-------- INFORMATION PROVIDED
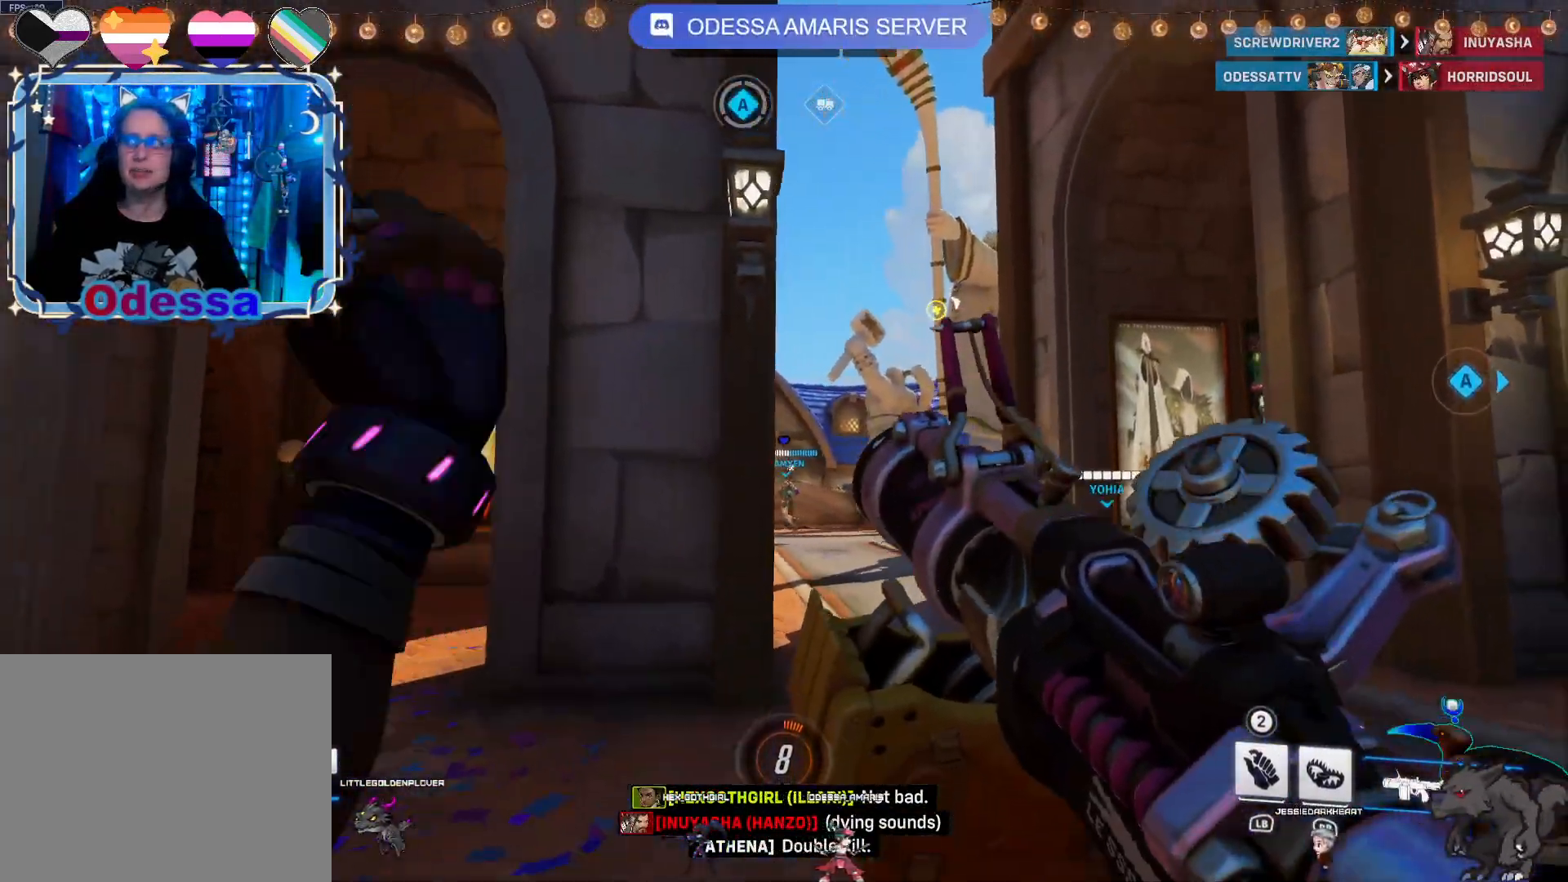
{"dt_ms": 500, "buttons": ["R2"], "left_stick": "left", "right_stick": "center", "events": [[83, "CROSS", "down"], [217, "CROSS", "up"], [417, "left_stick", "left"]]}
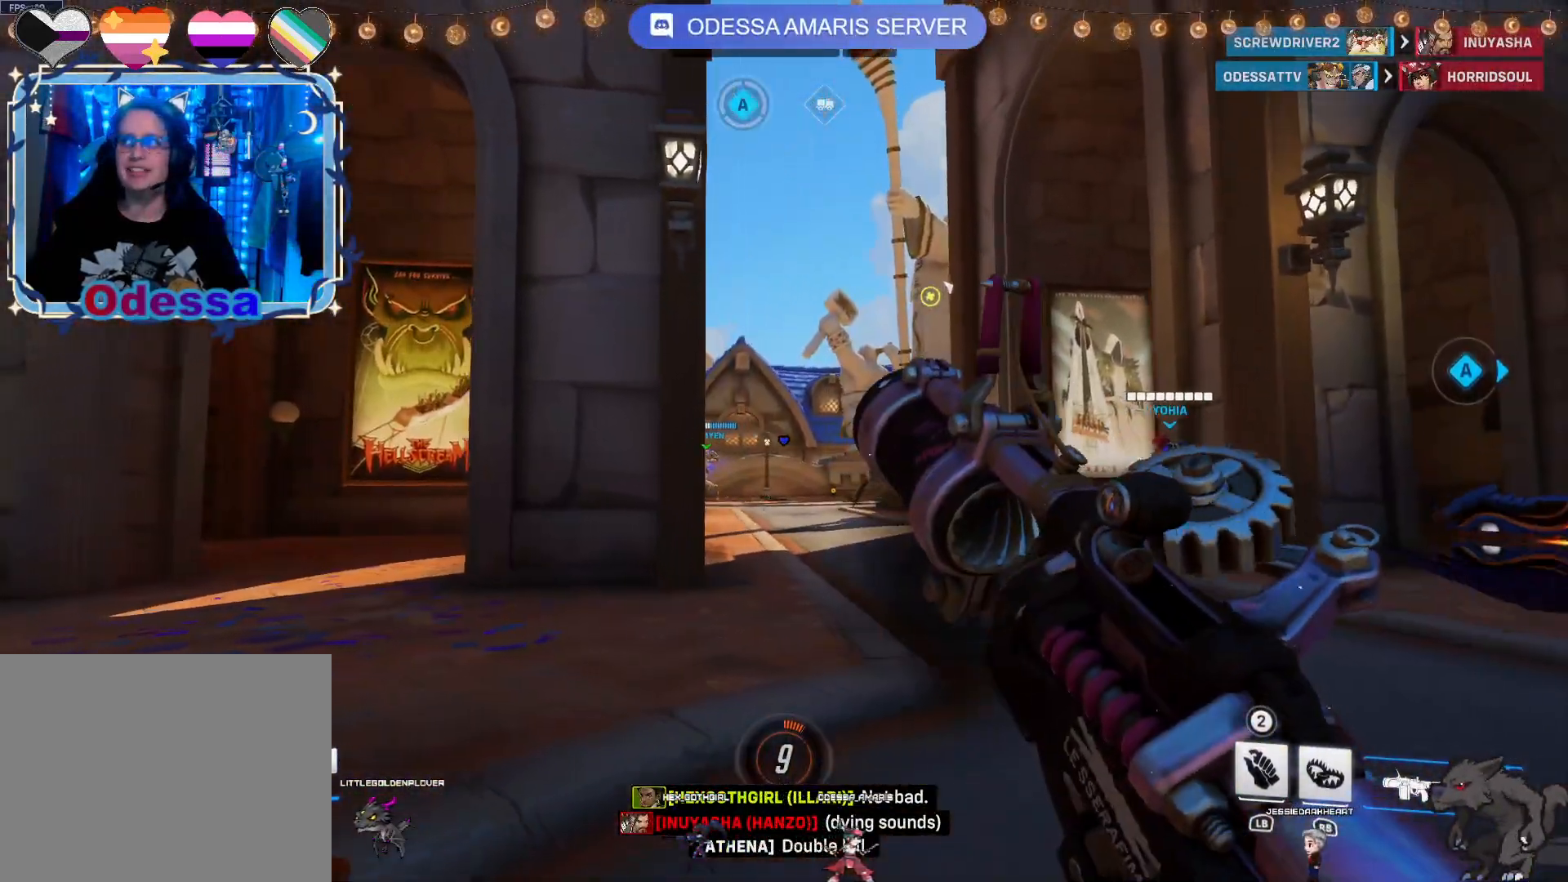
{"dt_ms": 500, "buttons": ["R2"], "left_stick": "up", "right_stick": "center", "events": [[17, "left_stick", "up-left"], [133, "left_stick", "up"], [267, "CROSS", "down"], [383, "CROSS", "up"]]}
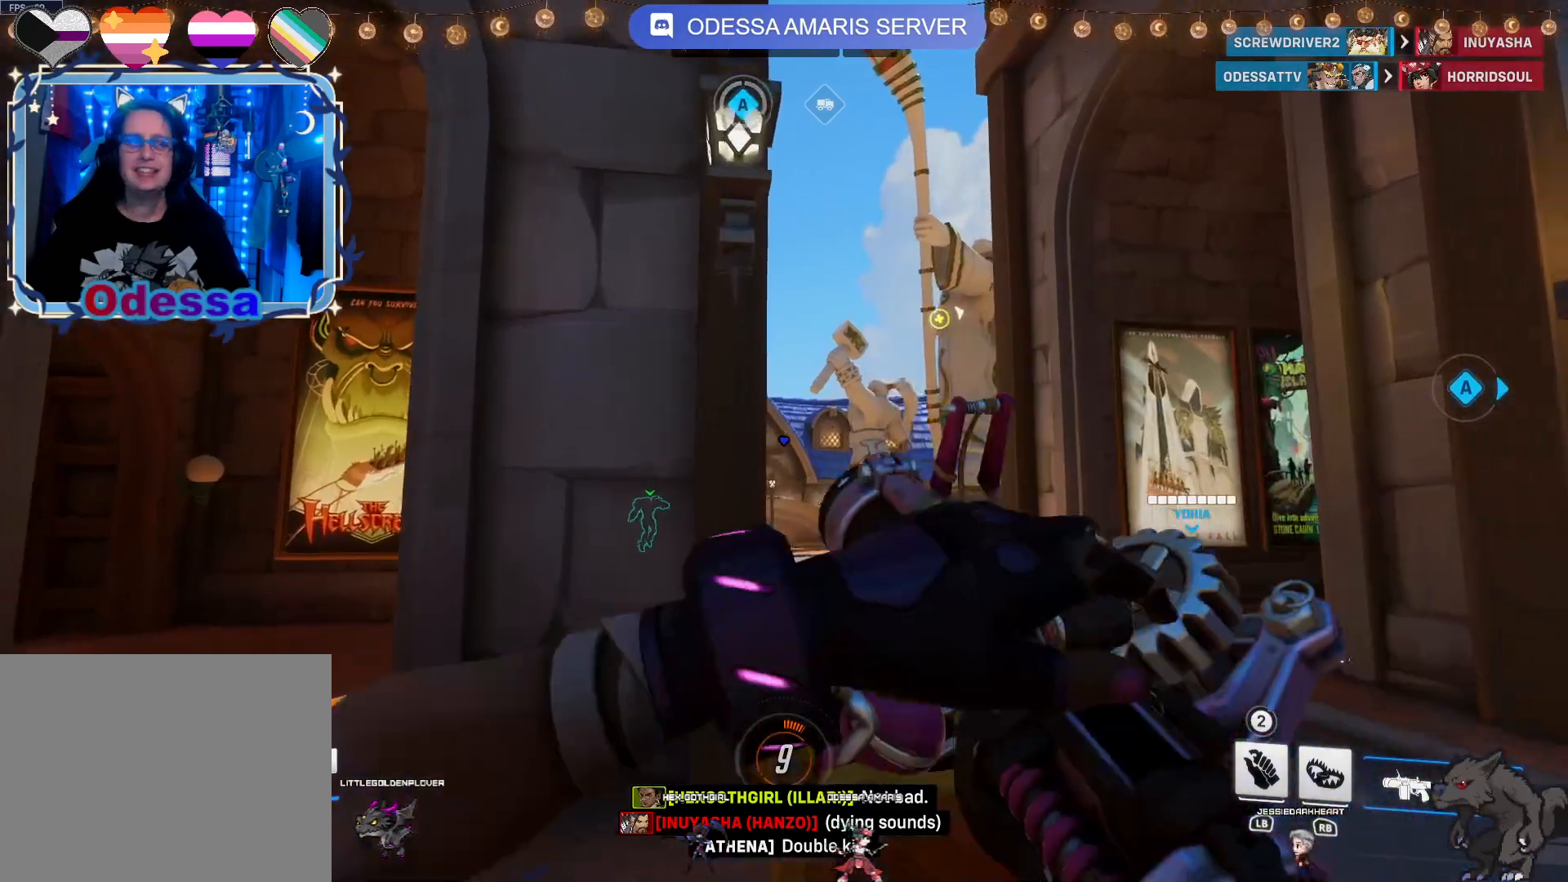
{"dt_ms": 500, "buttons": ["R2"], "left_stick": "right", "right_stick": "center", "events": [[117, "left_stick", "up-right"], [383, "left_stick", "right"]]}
----------------
Please print everything in the material exactly, apart from the pictures.

## EXPECTED ANSWER
{"dt_ms": 500, "buttons": ["R2"], "left_stick": "left", "right_stick": "center", "events": [[83, "CROSS", "down"], [217, "CROSS", "up"], [417, "left_stick", "left"]]}
{"dt_ms": 500, "buttons": ["R2"], "left_stick": "up", "right_stick": "center", "events": [[17, "left_stick", "up-left"], [133, "left_stick", "up"], [267, "CROSS", "down"], [383, "CROSS", "up"]]}
{"dt_ms": 500, "buttons": ["R2"], "left_stick": "right", "right_stick": "center", "events": [[117, "left_stick", "up-right"], [383, "left_stick", "right"]]}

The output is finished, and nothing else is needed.